*** Opening TEXT EXCERPT ***

At first glance TTML can already handle these scenarios by simply creating small documents. However there is no support for chained related documents. For example the use of xml:id expresses a uniqueness requirement that is per-document not per-set-of-documents.

This problem may be generalised where documents need to be combined for other purposes, for example rather than temporal sampling there could be spatial sampling, perhaps where content in different documents relates to different regions.

A starter document for this (including errors) was posted to the reflector at 1.

Simplified use cases

  1. In a live authoring context, a set of TTML documents needs to be combined efficiently into a single larger TTML document using an ‘accumulating’ processor.
  2. In a distribution context, a TTML document needs to be segmented efficiently into a set of shorter TTML documents.
  3. A distribution processor (i.e. a piece of consumer equipment) needs to be able to process a sequence of temporally ordered TTML documents that may overlap temporally with minimal processing required between documents.

Proposal

Modify the scope of uniqueness of element identifiers to allow groups of documents to have elements that are identified as being the same, and to specify the rules for identity that apply. This is at the syntactic level, but taking advantage of knowledge of the structure of TTML, i.e. it’s not something that could just be punted over to XML (which doesn’t deal with this scenario anyway).

This proposal would allow documents from the same group to be combined. Segmenting documents is straightforward sub-selection from the originating document. Distribution processors can assume that any element in the same group with the same identifier, in the <head>, is the same, and potentially shortcut pre-processing of regions, styles etc.

Syntax of group identifier

The group identifier does not affect general processing of TTML documents, and indeed has no effect at all on processing of a single document. It is therefore considered to be metadata.

*** Closing TEXT EXCERPT ***
*** Opening PROVIDED MATERIAL ***

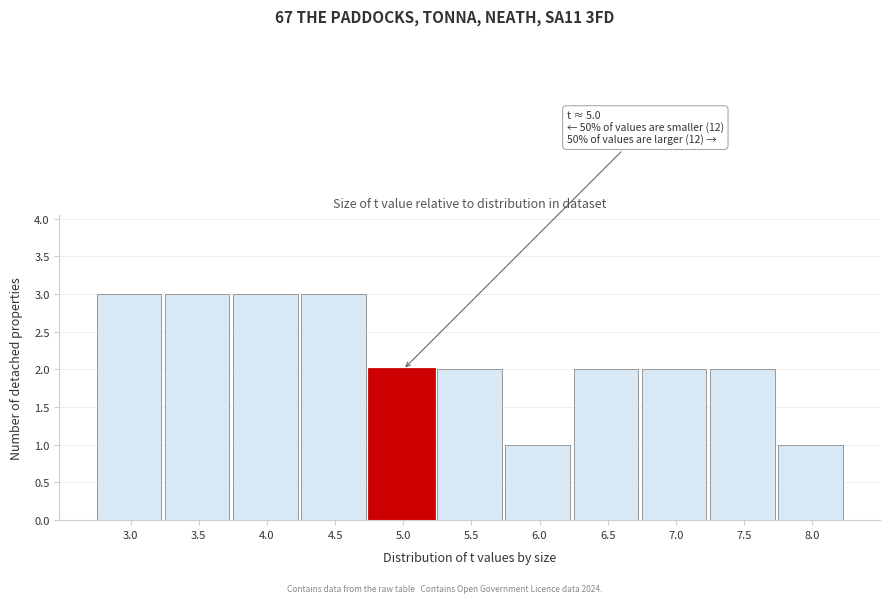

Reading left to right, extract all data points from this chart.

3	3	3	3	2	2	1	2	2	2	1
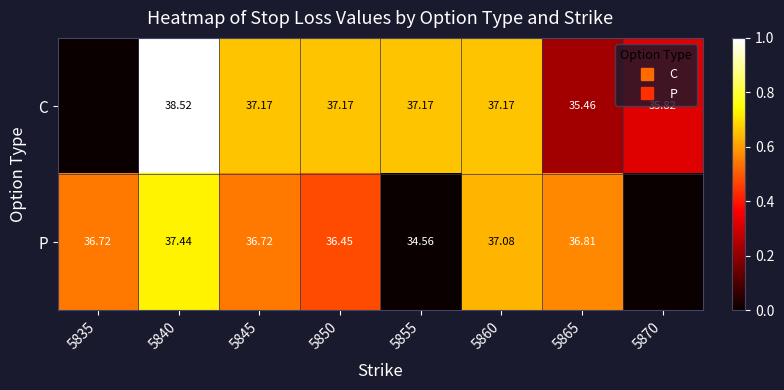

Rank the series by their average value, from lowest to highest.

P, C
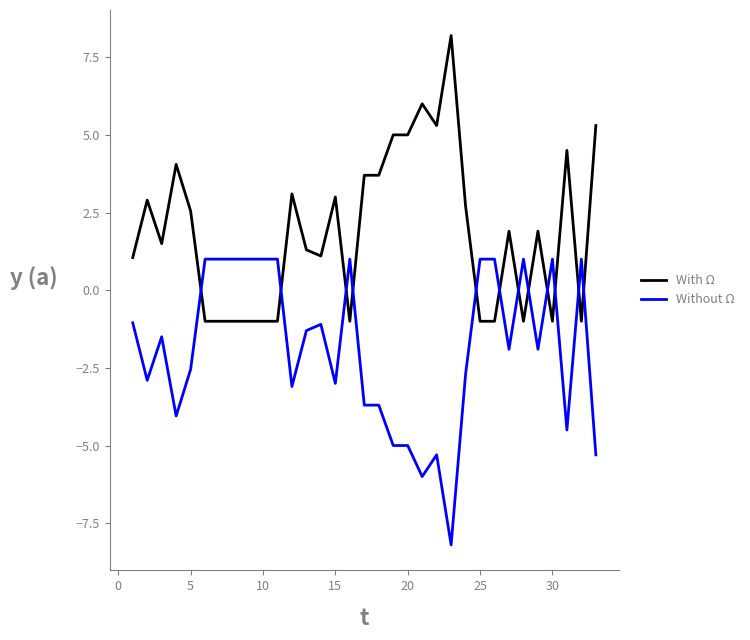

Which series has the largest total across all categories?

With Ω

*** Closing PROVIDED MATERIAL ***
*** Opening PROVIDED MATERIAL ***

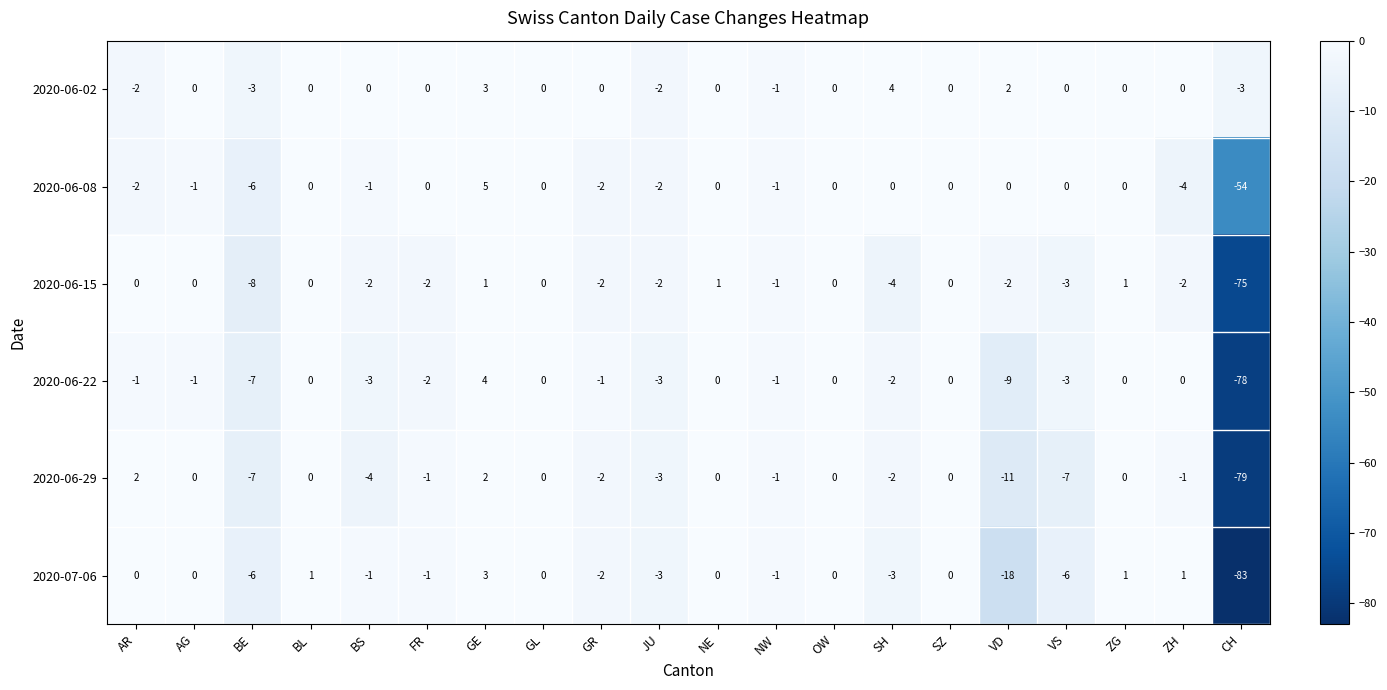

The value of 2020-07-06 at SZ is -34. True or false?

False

*** Closing PROVIDED MATERIAL ***

WHAT TO DO ▸
Please print the part of the TTML text starting at "At first glance" and ending at "reflector at 1.", word for word.

ANSWER SPACE ▸
At first glance TTML can already handle these scenarios by simply creating small documents. However there is no support for chained related documents. For example the use of xml:id expresses a uniqueness requirement that is per-document not per-set-of-documents.

This problem may be generalised where documents need to be combined for other purposes, for example rather than temporal sampling there could be spatial sampling, perhaps where content in different documents relates to different regions.

A starter document for this (including errors) was posted to the reflector at 1.